The interior of the Glasgow house where Mackintosh lived with his wife and artistic collaborator Margaret Macdonald has been reassembled up the hill within the University of Glasgow’s Hunterian Museum, featuring a definitive collection of his austerely beautiful furniture. From here it’s a 10 minute walk to Byres Street and the West End – the
Bohemian buzz of which would surely have delighted the dandy in Mackintosh.
Much quieter, in the southern approaches of the city, is another green oasis voted Europe’s best park in 2008, Pollok Country Park, home to elegant Pollok House, great walks and the remarkable Burrell Collection Museum – a Mackintosh-free zone.
It is a custom-built modern repository for more than 9,000 objects bought by Sir William Burrell, cannily using wealth from the family shipping business. Chinese, Muslim, Medieval and Gothic treasures rub shoulders with Impressionist masterworks. Unlike the Kelvingrove, it feels uncluttered, displaying at any one time only 20 per cent of the collection. The landmark building reopened last spring after four years shut for water damage repairs.
t is too far out to feature on Glasgow’s official hop on hop off (with commentary) City Sightseeing Tour. This double decker’s circular route takes in the East and West Ends as well as the revitalised banks of the Clyde with its award-winning, Zaha Hadid-designed Riverside Museum. Offering an even more fascinating insight into the city’s past is the People’s Palace on Glasgow Green in the East End. This sandstone working class cultural centre charts everything from tenement poverty to entertainment diversions. Attached to it is the elegant Victorian glasshouse of the Winter Garden.
Nearby you’ll find the Templeton Carpet Factory, modelled on the Doge’s Palace in Venice, and, of course, The Barrowland Ballroom. Take them both in on a walk up to Merchant City, once home to mansions and markets and now reinvigorated as a creative hub after decades of decay, good for bars and people watching.
It’s after here you start to recognise the grid system Victorian expansion built along. Look down long straight streets and you’ll inevitably see church towers or steeples framed at the end. It all feels uncannily American. Indeed when the cityscape turns hilly around Blythswood Square it might almost be San Francisco. Not quite sure John Knox would have approved.
Fleeting tips on food and drink in Glasgow
Crabshakk, as you already know. The Finnieston original has spawned a sibling up at the Botanical Gardens. Other fish restaurants of note – the veteran bistro Gamba on West George Street and the Finnieston Bar and Restaurant. Nearby Gannet, paragon of Scottish sourcing, is probably the pick of the Argyle Street eateries.

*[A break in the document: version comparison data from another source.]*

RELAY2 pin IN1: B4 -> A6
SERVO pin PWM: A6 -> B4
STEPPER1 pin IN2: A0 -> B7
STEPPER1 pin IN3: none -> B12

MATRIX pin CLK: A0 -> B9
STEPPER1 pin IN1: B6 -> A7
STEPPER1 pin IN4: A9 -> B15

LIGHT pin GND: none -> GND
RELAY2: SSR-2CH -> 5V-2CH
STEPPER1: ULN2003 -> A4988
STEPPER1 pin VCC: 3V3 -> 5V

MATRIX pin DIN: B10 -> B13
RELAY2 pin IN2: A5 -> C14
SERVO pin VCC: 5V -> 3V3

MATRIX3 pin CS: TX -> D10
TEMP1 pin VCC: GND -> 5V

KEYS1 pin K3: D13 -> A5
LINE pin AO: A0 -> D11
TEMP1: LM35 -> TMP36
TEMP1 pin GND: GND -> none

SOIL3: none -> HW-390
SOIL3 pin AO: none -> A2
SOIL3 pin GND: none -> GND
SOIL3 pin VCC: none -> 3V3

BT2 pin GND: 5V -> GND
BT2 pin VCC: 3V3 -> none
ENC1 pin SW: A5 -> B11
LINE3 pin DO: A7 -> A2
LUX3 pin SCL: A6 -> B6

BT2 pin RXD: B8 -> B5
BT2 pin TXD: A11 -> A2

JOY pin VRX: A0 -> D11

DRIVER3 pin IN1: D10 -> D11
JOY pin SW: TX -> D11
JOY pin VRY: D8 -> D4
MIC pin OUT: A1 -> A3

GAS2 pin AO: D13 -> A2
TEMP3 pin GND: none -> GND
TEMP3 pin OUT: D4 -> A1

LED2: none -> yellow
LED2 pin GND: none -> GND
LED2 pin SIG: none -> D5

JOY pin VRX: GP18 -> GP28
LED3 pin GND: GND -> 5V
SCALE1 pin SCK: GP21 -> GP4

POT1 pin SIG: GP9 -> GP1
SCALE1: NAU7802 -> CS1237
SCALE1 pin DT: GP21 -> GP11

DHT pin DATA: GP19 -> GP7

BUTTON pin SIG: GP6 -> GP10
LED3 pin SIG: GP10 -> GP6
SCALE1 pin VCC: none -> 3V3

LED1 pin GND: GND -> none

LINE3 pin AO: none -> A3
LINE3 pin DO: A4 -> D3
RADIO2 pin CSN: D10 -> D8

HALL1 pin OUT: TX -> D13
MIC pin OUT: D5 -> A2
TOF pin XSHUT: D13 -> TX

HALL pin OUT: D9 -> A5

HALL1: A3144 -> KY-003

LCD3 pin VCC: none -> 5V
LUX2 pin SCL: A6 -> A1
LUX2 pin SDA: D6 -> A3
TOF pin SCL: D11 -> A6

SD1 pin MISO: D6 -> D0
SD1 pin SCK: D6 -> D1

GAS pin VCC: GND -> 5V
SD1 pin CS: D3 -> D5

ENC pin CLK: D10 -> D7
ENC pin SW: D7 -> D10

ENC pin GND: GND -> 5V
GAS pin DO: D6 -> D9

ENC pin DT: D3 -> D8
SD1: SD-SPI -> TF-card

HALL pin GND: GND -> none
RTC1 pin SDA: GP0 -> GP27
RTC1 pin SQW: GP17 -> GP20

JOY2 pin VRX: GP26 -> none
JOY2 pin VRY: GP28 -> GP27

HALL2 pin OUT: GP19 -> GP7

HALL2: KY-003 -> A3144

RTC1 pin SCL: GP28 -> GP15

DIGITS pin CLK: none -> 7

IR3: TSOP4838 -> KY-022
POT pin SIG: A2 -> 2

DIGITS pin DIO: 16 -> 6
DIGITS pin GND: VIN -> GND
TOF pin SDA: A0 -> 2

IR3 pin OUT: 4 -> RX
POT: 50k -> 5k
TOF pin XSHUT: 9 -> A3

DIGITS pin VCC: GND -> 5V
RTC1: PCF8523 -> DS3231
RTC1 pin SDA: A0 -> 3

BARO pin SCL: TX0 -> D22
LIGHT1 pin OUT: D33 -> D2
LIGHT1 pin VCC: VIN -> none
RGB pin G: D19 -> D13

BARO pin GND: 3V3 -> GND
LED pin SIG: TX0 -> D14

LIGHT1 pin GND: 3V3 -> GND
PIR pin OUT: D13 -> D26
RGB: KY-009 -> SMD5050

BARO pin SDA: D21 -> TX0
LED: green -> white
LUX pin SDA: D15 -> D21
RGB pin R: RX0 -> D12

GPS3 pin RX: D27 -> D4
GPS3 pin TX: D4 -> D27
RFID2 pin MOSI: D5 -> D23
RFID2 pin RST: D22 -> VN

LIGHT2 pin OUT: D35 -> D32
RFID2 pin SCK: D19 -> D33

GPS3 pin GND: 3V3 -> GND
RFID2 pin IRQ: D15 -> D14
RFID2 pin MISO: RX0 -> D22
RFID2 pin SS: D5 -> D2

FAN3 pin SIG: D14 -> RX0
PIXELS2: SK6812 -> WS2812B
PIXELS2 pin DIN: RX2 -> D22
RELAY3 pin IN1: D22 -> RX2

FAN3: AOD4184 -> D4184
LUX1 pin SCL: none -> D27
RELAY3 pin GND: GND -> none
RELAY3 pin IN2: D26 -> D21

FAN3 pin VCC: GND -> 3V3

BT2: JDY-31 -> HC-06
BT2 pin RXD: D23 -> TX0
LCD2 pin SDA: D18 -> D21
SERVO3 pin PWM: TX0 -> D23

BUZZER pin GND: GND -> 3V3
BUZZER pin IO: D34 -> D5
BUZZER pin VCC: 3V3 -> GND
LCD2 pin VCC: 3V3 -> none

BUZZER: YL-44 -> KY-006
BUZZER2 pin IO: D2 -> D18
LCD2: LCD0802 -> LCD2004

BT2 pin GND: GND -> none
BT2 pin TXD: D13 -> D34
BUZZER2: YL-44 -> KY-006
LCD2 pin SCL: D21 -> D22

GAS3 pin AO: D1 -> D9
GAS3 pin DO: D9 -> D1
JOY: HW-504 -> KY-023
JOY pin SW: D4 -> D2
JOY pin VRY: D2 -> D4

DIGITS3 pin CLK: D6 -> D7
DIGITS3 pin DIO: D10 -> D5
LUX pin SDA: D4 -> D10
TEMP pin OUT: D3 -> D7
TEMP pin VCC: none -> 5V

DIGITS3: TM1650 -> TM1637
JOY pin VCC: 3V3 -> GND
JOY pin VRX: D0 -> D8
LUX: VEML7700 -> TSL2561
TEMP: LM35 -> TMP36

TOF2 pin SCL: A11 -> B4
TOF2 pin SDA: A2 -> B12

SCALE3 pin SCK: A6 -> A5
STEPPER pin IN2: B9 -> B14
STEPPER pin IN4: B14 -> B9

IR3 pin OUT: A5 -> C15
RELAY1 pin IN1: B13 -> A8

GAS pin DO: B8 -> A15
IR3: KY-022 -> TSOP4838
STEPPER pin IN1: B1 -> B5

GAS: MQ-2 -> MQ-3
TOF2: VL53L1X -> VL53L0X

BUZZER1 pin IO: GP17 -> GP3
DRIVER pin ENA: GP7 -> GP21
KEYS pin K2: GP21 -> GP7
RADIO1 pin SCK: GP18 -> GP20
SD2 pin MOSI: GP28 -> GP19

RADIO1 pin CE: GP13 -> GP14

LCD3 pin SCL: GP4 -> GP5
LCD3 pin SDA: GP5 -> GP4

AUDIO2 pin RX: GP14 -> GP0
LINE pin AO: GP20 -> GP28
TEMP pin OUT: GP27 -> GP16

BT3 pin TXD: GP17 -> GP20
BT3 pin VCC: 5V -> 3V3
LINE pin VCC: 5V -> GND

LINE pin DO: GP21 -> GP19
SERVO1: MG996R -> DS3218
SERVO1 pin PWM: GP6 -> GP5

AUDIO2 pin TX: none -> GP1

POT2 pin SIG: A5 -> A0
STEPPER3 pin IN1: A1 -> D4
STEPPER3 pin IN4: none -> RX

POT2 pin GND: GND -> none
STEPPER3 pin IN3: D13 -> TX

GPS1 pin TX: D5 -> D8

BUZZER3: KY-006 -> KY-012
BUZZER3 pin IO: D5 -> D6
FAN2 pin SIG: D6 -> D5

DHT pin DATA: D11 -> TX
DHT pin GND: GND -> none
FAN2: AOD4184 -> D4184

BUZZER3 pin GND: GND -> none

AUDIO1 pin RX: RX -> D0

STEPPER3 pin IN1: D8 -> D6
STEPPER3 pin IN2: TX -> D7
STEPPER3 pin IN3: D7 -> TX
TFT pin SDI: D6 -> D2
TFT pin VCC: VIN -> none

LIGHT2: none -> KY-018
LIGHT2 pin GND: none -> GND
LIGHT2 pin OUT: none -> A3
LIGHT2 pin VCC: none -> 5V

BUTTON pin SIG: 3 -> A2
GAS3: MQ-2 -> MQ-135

Pubs? My fave remains The State Bar, off Sauchiehall Street, with its glorious Victorian interior, fine cask ales and Glasgow’s longest-running blues jam. In the Merchant City, a short stroll from the Moxy Hotel, is the laid-back Babbity Bowster, named after an old Scottish wedding dance and offering a countrified beer garden at odds with its urban surroundings. Current craft beer mecca is down on Southside – Koelschip Yard with 14 cutting edge keg lines.